No papel, há um acordo entre Governo e Associação Nacional de Municípios. No Parlamento, há leis aprovadas com o aval de PSD e PS. Mas a dúvida persiste: será desta que a descentralização se torna uma realidade? Depende de quem responder. Por um lado, este sábado, o ministro da Administração Interna, Eduardo Cabrita, garantia ao Expresso que “não houve erros” nas contas que o Governo fez para atribuir verbas às autarquias e que estamos perante um “acordo histórico”. Por outro, esta segunda-feira, é a vez de o presidente socialista da Câmara de Vila Nova de Gaia, e um dos maiores críticos do processo, assegurar: “O erro nos dados é evidente. Era tão grosseiro que nem precisava de confirmação”, diz ao Expresso.

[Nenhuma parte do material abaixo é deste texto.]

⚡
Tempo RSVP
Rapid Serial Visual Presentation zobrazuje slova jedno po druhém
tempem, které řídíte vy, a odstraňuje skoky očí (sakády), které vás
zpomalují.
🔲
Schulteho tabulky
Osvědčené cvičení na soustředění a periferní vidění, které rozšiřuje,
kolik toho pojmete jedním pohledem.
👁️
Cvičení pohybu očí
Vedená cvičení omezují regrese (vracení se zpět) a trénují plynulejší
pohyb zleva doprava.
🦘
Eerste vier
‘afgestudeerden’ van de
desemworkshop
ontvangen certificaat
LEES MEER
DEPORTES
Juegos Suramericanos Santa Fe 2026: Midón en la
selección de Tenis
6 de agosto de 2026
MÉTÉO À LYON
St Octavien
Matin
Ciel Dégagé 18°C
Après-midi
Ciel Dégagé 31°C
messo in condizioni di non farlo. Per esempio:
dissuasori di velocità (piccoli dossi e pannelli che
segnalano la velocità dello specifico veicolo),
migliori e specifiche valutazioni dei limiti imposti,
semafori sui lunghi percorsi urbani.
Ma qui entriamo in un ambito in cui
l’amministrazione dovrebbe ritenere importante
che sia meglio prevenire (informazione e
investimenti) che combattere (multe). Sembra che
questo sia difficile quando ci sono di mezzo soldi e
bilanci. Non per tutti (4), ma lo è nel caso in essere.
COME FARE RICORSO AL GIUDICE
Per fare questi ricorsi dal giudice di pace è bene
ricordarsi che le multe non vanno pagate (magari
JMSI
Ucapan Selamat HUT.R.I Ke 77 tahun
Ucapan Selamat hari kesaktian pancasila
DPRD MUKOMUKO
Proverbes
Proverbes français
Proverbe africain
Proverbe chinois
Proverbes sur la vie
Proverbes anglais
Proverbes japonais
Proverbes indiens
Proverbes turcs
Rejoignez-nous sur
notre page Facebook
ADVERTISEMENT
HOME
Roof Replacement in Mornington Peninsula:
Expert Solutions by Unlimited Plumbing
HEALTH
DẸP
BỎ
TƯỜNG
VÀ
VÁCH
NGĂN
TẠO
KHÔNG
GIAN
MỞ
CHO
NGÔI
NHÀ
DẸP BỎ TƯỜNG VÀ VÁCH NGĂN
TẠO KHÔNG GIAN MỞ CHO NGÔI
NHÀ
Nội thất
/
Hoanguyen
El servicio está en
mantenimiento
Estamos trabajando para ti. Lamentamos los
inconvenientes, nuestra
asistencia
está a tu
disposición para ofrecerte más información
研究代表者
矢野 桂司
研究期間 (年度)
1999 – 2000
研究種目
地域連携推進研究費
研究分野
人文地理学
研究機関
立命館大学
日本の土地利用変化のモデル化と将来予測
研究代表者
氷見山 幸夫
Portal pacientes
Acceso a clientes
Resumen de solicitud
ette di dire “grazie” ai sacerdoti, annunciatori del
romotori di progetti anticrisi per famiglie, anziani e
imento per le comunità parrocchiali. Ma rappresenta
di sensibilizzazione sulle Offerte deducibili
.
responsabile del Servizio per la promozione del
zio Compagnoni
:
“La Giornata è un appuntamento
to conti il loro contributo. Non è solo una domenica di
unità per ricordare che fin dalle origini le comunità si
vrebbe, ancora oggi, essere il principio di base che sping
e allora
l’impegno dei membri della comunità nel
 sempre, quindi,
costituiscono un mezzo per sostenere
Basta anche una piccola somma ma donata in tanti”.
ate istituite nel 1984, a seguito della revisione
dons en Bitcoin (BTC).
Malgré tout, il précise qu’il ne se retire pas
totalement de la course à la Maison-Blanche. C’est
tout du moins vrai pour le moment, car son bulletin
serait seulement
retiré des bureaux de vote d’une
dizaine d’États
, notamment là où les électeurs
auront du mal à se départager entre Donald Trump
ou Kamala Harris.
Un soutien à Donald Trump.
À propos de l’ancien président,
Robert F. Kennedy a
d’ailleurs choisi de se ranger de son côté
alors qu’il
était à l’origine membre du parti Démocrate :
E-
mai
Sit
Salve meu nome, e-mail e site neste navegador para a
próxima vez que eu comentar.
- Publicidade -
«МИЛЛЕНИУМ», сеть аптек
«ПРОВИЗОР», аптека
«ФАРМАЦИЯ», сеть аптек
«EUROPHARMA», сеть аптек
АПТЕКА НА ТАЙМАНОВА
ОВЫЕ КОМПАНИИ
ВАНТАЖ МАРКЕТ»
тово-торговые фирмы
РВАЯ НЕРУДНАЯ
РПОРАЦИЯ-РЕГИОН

Eduardo Vítor Rodrigues vai mais longe nestas críticas e põe questões relacionadas com o partido de parte: “Se o senhor ministro diz que está a correr tudo muito bem, fico muito contente. Não podia deixar passar isto em claro, seja o Governo PS ou de outro partido qualquer. Ninguém me perdoaria se por uma qualquer solidariedade partidária deixasse passar um erro tão grosseiro”.